#### [Aim of the task]
Locate every line in the data below that contains the string "Amérique" and copy each such line. Matching is case-sensitive.

#### [Records for processing]
"""

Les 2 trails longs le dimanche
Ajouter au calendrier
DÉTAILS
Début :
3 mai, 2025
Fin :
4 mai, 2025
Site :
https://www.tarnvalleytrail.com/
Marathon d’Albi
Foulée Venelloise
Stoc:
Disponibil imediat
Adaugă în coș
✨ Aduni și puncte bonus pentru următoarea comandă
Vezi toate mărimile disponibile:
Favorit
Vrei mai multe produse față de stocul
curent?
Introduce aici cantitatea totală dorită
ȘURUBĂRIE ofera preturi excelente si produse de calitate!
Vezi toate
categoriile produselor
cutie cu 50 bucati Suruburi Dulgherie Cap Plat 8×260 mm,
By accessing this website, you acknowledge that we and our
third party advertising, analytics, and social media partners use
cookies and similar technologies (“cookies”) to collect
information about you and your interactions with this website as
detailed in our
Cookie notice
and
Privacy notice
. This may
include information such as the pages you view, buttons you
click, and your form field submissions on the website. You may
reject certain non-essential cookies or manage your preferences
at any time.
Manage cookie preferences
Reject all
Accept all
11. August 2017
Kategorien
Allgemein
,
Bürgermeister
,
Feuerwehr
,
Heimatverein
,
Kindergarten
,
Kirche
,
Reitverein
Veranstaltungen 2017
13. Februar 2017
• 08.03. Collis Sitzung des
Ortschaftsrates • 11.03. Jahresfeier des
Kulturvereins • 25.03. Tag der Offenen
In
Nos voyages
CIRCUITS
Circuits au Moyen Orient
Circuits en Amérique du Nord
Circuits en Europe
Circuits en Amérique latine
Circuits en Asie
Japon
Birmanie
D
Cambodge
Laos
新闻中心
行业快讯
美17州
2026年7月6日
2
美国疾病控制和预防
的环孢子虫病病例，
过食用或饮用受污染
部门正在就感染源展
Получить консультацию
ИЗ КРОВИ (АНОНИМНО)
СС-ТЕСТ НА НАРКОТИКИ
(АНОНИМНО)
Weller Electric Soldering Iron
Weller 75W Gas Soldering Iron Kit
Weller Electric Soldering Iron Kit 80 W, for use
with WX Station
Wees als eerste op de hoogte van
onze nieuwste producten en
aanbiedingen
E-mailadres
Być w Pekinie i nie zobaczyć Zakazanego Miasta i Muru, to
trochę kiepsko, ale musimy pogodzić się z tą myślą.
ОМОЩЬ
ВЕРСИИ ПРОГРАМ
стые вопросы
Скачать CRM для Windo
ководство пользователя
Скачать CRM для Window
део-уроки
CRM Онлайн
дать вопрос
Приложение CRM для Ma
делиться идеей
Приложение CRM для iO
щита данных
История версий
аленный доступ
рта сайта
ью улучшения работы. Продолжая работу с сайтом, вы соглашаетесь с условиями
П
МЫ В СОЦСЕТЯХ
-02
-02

"""

#### [Problem solution]
Circuits en Amérique du Nord
Circuits en Amérique latine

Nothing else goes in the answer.